BEGIN

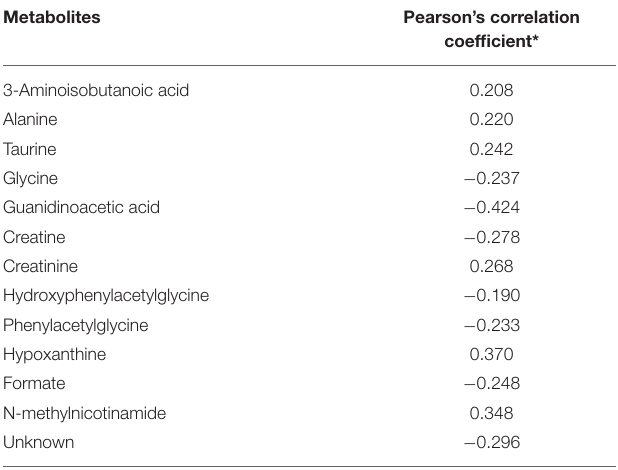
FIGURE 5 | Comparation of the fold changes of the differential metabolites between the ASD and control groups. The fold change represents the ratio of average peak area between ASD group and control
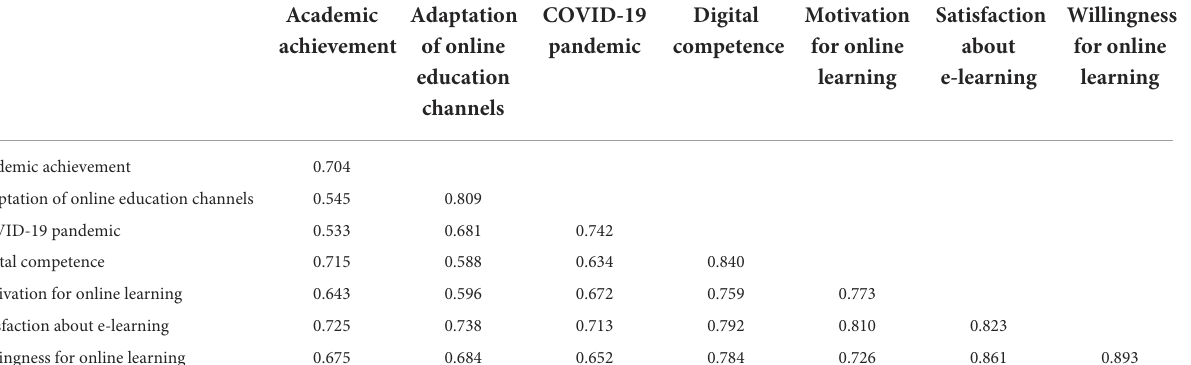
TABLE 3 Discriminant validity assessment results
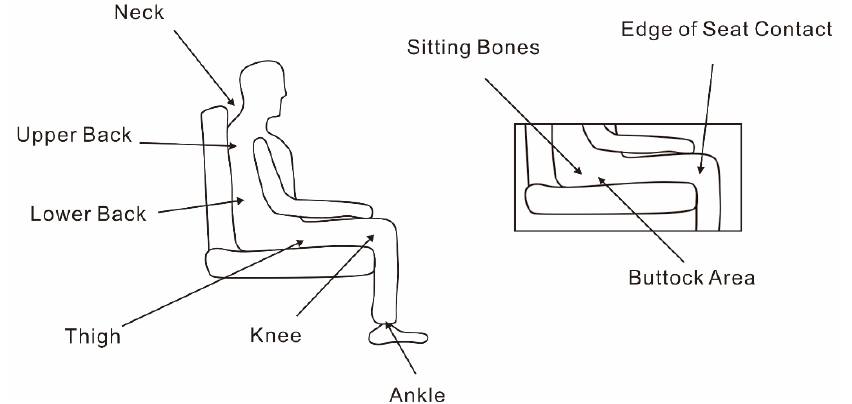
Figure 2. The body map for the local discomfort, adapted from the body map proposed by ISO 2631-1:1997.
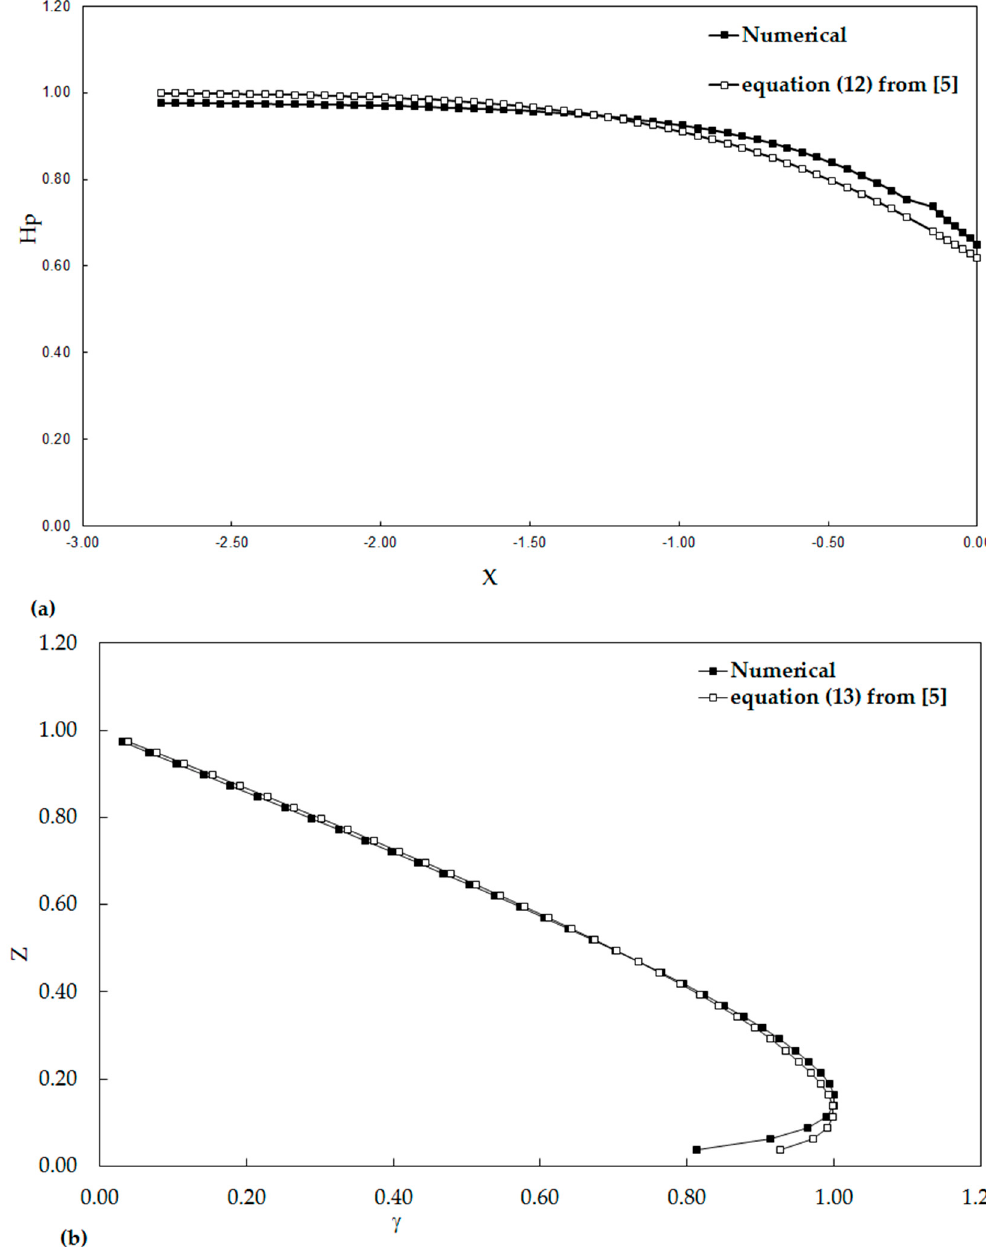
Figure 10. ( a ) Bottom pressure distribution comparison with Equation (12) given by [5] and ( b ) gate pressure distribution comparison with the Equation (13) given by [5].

END

### Exercise aim
The answer is the listing above restated word for word, pictures removed.

### Your solution
FIGURE 5 | Comparation of the fold changes of the differential metabolites between the ASD and control groups. The fold change represents the ratio of average peak area between ASD group and control
TABLE 3 Discriminant validity assessment results
Figure 2. The body map for the local discomfort, adapted from the body map proposed by ISO 2631-1:1997.
Figure 10. ( a ) Bottom pressure distribution comparison with Equation (12) given by [5] and ( b ) gate pressure distribution comparison with the Equation (13) given by [5].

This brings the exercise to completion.